ABOUT THIS TASK: Below are some records; copy each line in them that contains "Wownero".

RECORDS SHOWN: Begin

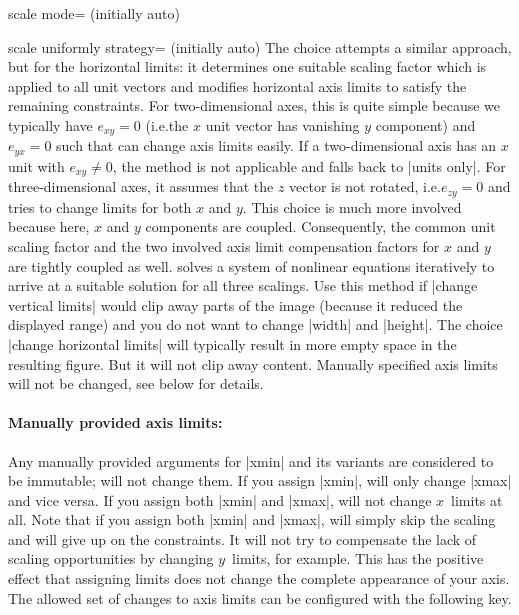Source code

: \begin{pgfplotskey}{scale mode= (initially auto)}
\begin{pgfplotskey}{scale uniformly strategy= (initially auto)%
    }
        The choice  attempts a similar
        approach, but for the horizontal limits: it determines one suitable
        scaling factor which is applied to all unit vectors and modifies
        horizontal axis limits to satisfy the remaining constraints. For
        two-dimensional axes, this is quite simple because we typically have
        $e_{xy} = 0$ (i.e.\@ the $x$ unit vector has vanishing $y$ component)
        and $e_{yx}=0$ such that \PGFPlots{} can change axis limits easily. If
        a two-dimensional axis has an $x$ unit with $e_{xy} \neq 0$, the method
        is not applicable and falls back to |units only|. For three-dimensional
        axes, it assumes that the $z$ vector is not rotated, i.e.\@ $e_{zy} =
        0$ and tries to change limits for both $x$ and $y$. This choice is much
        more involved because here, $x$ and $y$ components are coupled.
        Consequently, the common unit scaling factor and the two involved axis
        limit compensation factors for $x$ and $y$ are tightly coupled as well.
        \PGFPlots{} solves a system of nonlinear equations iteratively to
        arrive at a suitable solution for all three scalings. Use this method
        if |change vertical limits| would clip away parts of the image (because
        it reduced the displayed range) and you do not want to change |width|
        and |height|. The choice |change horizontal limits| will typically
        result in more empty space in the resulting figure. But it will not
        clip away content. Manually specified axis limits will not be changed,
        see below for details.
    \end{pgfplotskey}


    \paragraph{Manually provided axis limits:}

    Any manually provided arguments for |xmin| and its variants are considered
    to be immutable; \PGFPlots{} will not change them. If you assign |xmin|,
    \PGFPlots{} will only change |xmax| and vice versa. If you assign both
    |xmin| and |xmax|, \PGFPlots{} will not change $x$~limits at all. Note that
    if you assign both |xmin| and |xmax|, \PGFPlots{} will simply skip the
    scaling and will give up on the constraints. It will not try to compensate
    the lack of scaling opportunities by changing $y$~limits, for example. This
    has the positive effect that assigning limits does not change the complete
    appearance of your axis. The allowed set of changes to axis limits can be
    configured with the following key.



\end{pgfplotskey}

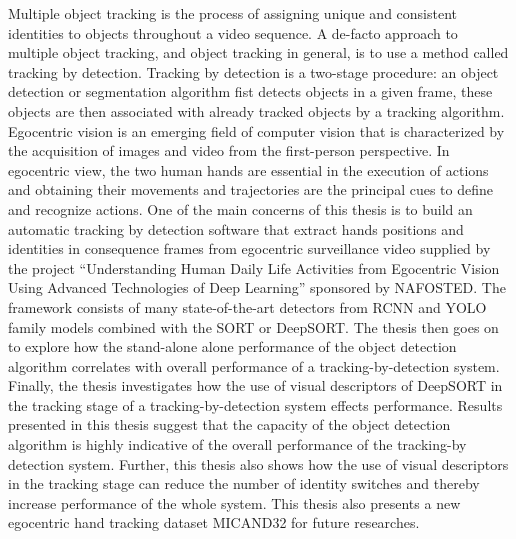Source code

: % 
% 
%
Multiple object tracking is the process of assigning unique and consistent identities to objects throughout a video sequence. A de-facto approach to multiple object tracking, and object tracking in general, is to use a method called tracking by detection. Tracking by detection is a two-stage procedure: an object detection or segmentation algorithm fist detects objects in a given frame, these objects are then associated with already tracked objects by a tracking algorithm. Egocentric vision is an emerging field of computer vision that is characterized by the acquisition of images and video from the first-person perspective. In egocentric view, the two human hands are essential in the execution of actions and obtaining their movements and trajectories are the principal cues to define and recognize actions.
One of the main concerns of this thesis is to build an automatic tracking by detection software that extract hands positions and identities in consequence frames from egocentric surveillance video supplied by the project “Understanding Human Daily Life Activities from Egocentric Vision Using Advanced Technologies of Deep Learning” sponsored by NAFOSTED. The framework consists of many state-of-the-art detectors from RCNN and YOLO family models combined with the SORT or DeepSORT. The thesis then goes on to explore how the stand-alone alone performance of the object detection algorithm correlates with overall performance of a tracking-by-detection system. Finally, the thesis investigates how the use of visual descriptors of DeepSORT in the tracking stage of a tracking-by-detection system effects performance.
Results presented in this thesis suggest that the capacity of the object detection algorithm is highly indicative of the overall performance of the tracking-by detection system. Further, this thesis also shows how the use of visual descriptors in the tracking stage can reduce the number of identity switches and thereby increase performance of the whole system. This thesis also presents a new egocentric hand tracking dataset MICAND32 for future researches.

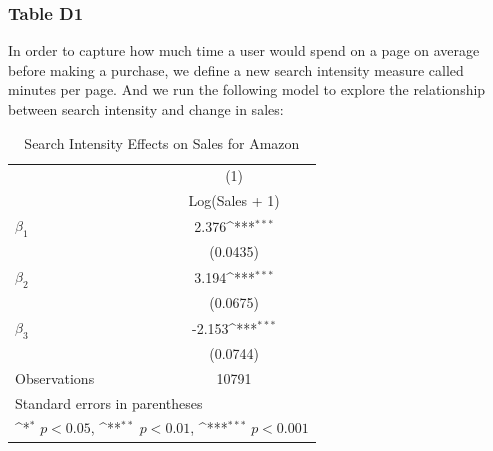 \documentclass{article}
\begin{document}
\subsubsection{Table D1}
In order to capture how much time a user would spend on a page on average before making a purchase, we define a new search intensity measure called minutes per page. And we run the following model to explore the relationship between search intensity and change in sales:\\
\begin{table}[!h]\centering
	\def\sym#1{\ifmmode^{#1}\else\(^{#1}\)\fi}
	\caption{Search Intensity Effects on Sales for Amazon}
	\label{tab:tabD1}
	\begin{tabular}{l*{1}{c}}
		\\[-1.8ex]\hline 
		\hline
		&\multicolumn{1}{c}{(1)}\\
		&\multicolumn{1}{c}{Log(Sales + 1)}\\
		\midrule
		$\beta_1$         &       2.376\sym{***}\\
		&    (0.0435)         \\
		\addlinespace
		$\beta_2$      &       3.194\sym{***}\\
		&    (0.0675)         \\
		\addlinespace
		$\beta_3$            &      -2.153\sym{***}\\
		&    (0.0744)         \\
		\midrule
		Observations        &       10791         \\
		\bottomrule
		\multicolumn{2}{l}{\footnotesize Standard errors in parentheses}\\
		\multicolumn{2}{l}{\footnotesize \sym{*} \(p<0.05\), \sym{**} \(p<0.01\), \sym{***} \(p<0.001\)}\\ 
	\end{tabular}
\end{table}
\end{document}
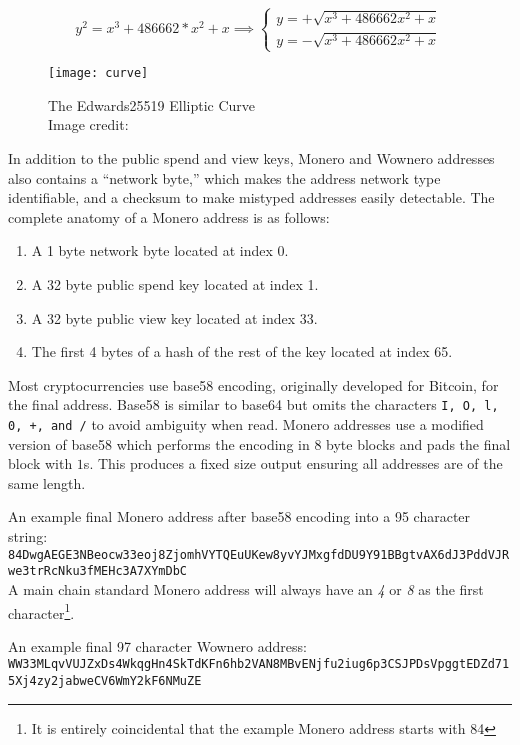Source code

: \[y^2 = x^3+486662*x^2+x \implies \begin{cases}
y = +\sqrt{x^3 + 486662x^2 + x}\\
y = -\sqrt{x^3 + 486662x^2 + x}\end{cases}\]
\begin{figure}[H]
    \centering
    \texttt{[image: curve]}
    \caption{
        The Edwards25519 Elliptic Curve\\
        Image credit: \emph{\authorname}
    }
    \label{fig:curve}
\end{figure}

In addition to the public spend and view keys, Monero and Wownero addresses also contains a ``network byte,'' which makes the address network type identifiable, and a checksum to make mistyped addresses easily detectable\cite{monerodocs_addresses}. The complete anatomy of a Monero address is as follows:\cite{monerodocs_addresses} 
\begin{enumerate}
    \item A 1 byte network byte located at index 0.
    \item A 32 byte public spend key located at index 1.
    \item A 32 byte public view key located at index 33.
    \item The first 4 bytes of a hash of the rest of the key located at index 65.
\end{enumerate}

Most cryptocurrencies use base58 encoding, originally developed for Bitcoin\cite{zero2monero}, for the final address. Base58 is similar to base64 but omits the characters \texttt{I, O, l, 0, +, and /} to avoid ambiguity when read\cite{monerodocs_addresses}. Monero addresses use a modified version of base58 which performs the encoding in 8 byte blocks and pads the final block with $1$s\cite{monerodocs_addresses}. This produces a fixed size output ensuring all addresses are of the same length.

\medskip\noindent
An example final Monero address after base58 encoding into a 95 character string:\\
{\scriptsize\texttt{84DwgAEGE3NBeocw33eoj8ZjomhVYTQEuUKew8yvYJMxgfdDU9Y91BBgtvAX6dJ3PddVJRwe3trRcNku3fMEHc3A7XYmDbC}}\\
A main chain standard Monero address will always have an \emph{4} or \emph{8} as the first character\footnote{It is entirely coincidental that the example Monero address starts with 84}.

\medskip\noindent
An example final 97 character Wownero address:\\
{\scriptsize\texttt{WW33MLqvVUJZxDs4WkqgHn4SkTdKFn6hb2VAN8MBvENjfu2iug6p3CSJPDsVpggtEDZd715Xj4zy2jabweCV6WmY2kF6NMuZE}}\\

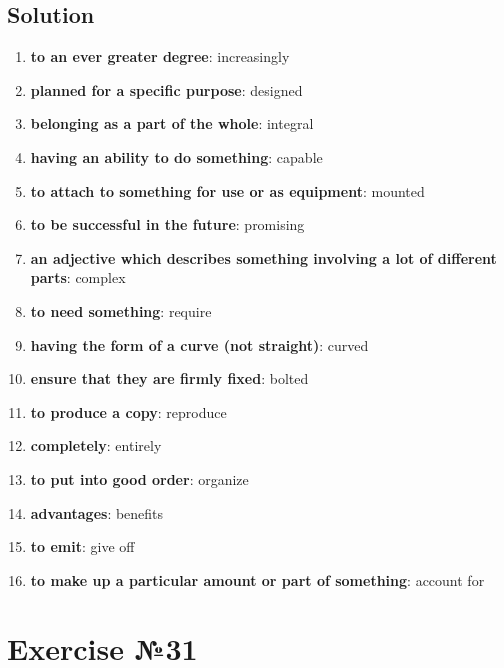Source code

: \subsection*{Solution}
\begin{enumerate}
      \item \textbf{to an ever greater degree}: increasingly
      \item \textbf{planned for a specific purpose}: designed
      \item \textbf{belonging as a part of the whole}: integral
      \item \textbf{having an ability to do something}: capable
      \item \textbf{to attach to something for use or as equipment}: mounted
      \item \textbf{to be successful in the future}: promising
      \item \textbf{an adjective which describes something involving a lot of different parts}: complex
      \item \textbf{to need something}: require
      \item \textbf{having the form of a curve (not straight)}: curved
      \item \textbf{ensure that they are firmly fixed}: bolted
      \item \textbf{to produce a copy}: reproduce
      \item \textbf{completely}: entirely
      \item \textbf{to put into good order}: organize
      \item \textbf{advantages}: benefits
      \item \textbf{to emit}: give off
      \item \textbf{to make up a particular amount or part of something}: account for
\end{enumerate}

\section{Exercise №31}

RECORDS SHOWN: End

WRITTEN ANSWER:
In addition to the public spend and view keys, Monero and Wownero addresses also contains a ``network byte,'' which makes the address network type identifiable, and a checksum to make mistyped addresses easily detectable\cite{monerodocs_addresses}. The complete anatomy of a Monero address is as follows:\cite{monerodocs_addresses} 
An example final 97 character Wownero address:\\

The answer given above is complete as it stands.